DATA PROVIDED.
= = = =

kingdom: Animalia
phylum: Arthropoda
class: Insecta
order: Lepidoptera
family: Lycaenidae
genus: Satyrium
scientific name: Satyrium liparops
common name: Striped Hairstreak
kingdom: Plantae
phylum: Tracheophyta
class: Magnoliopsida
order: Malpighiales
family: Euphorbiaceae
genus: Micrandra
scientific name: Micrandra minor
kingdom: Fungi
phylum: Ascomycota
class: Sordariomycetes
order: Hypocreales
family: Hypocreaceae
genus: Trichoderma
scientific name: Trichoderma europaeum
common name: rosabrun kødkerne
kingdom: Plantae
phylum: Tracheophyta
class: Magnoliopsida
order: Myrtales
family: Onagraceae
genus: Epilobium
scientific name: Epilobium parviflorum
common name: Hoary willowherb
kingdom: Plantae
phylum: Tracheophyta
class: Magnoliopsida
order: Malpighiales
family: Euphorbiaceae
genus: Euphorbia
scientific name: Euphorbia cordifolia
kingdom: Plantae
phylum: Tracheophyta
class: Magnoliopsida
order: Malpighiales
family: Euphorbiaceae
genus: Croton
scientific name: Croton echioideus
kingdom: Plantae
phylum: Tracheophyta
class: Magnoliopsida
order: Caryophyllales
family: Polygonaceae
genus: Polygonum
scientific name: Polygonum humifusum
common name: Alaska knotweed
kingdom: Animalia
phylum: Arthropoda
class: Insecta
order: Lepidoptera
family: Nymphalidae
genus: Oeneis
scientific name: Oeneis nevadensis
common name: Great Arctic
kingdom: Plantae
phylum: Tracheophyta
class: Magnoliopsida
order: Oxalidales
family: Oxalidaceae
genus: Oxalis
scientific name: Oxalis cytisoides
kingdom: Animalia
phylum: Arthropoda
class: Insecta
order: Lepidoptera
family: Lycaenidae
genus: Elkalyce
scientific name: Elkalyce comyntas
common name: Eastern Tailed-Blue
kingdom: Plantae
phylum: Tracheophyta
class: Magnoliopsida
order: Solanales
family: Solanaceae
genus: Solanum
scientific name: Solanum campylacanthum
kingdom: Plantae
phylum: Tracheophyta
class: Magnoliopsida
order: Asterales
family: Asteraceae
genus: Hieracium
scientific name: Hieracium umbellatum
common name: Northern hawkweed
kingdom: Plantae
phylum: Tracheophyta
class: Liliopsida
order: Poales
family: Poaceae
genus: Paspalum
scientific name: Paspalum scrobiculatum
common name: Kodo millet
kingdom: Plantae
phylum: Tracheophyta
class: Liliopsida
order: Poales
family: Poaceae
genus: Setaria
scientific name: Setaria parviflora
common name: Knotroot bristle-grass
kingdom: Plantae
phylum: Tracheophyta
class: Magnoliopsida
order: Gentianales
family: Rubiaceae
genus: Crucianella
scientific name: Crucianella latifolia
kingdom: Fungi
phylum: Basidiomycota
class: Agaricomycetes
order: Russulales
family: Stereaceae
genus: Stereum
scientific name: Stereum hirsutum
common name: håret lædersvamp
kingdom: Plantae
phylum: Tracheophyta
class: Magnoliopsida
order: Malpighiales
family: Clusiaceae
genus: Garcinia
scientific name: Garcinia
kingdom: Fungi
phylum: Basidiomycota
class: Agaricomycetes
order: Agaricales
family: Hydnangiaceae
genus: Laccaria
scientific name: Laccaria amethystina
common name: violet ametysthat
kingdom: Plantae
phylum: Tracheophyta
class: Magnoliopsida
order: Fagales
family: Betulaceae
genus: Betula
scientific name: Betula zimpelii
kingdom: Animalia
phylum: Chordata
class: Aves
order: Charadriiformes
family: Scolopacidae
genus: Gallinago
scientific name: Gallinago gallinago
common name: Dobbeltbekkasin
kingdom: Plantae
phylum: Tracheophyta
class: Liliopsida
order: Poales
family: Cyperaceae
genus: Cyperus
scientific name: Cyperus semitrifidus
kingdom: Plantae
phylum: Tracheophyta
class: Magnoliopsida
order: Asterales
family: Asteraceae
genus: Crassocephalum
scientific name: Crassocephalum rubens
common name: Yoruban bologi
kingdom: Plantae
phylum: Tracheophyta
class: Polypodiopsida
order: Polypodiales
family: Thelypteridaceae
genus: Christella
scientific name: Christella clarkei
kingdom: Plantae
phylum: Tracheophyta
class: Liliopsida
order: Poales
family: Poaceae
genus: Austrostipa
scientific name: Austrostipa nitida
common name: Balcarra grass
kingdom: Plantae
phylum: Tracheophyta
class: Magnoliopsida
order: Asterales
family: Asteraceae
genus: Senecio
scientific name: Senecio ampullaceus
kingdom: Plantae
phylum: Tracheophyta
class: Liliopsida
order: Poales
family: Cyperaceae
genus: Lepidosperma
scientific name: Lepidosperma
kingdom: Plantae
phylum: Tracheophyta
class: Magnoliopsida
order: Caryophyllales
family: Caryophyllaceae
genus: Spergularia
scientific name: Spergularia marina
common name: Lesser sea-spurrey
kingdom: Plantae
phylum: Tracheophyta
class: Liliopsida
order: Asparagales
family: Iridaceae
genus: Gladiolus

= = = =

STATED GOAL. Reproduce every line above word for word, in the same order.

REPLY.
kingdom: Animalia
phylum: Arthropoda
class: Insecta
order: Lepidoptera
family: Lycaenidae
genus: Satyrium
scientific name: Satyrium liparops
common name: Striped Hairstreak
kingdom: Plantae
phylum: Tracheophyta
class: Magnoliopsida
order: Malpighiales
family: Euphorbiaceae
genus: Micrandra
scientific name: Micrandra minor
kingdom: Fungi
phylum: Ascomycota
class: Sordariomycetes
order: Hypocreales
family: Hypocreaceae
genus: Trichoderma
scientific name: Trichoderma europaeum
common name: rosabrun kødkerne
kingdom: Plantae
phylum: Tracheophyta
class: Magnoliopsida
order: Myrtales
family: Onagraceae
genus: Epilobium
scientific name: Epilobium parviflorum
common name: Hoary willowherb
kingdom: Plantae
phylum: Tracheophyta
class: Magnoliopsida
order: Malpighiales
family: Euphorbiaceae
genus: Euphorbia
scientific name: Euphorbia cordifolia
kingdom: Plantae
phylum: Tracheophyta
class: Magnoliopsida
order: Malpighiales
family: Euphorbiaceae
genus: Croton
scientific name: Croton echioideus
kingdom: Plantae
phylum: Tracheophyta
class: Magnoliopsida
order: Caryophyllales
family: Polygonaceae
genus: Polygonum
scientific name: Polygonum humifusum
common name: Alaska knotweed
kingdom: Animalia
phylum: Arthropoda
class: Insecta
order: Lepidoptera
family: Nymphalidae
genus: Oeneis
scientific name: Oeneis nevadensis
common name: Great Arctic
kingdom: Plantae
phylum: Tracheophyta
class: Magnoliopsida
order: Oxalidales
family: Oxalidaceae
genus: Oxalis
scientific name: Oxalis cytisoides
kingdom: Animalia
phylum: Arthropoda
class: Insecta
order: Lepidoptera
family: Lycaenidae
genus: Elkalyce
scientific name: Elkalyce comyntas
common name: Eastern Tailed-Blue
kingdom: Plantae
phylum: Tracheophyta
class: Magnoliopsida
order: Solanales
family: Solanaceae
genus: Solanum
scientific name: Solanum campylacanthum
kingdom: Plantae
phylum: Tracheophyta
class: Magnoliopsida
order: Asterales
family: Asteraceae
genus: Hieracium
scientific name: Hieracium umbellatum
common name: Northern hawkweed
kingdom: Plantae
phylum: Tracheophyta
class: Liliopsida
order: Poales
family: Poaceae
genus: Paspalum
scientific name: Paspalum scrobiculatum
common name: Kodo millet
kingdom: Plantae
phylum: Tracheophyta
class: Liliopsida
order: Poales
family: Poaceae
genus: Setaria
scientific name: Setaria parviflora
common name: Knotroot bristle-grass
kingdom: Plantae
phylum: Tracheophyta
class: Magnoliopsida
order: Gentianales
family: Rubiaceae
genus: Crucianella
scientific name: Crucianella latifolia
kingdom: Fungi
phylum: Basidiomycota
class: Agaricomycetes
order: Russulales
family: Stereaceae
genus: Stereum
scientific name: Stereum hirsutum
common name: håret lædersvamp
kingdom: Plantae
phylum: Tracheophyta
class: Magnoliopsida
order: Malpighiales
family: Clusiaceae
genus: Garcinia
scientific name: Garcinia
kingdom: Fungi
phylum: Basidiomycota
class: Agaricomycetes
order: Agaricales
family: Hydnangiaceae
genus: Laccaria
scientific name: Laccaria amethystina
common name: violet ametysthat
kingdom: Plantae
phylum: Tracheophyta
class: Magnoliopsida
order: Fagales
family: Betulaceae
genus: Betula
scientific name: Betula zimpelii
kingdom: Animalia
phylum: Chordata
class: Aves
order: Charadriiformes
family: Scolopacidae
genus: Gallinago
scientific name: Gallinago gallinago
common name: Dobbeltbekkasin
kingdom: Plantae
phylum: Tracheophyta
class: Liliopsida
order: Poales
family: Cyperaceae
genus: Cyperus
scientific name: Cyperus semitrifidus
kingdom: Plantae
phylum: Tracheophyta
class: Magnoliopsida
order: Asterales
family: Asteraceae
genus: Crassocephalum
scientific name: Crassocephalum rubens
common name: Yoruban bologi
kingdom: Plantae
phylum: Tracheophyta
class: Polypodiopsida
order: Polypodiales
family: Thelypteridaceae
genus: Christella
scientific name: Christella clarkei
kingdom: Plantae
phylum: Tracheophyta
class: Liliopsida
order: Poales
family: Poaceae
genus: Austrostipa
scientific name: Austrostipa nitida
common name: Balcarra grass
kingdom: Plantae
phylum: Tracheophyta
class: Magnoliopsida
order: Asterales
family: Asteraceae
genus: Senecio
scientific name: Senecio ampullaceus
kingdom: Plantae
phylum: Tracheophyta
class: Liliopsida
order: Poales
family: Cyperaceae
genus: Lepidosperma
scientific name: Lepidosperma
kingdom: Plantae
phylum: Tracheophyta
class: Magnoliopsida
order: Caryophyllales
family: Caryophyllaceae
genus: Spergularia
scientific name: Spergularia marina
common name: Lesser sea-spurrey
kingdom: Plantae
phylum: Tracheophyta
class: Liliopsida
order: Asparagales
family: Iridaceae
genus: Gladiolus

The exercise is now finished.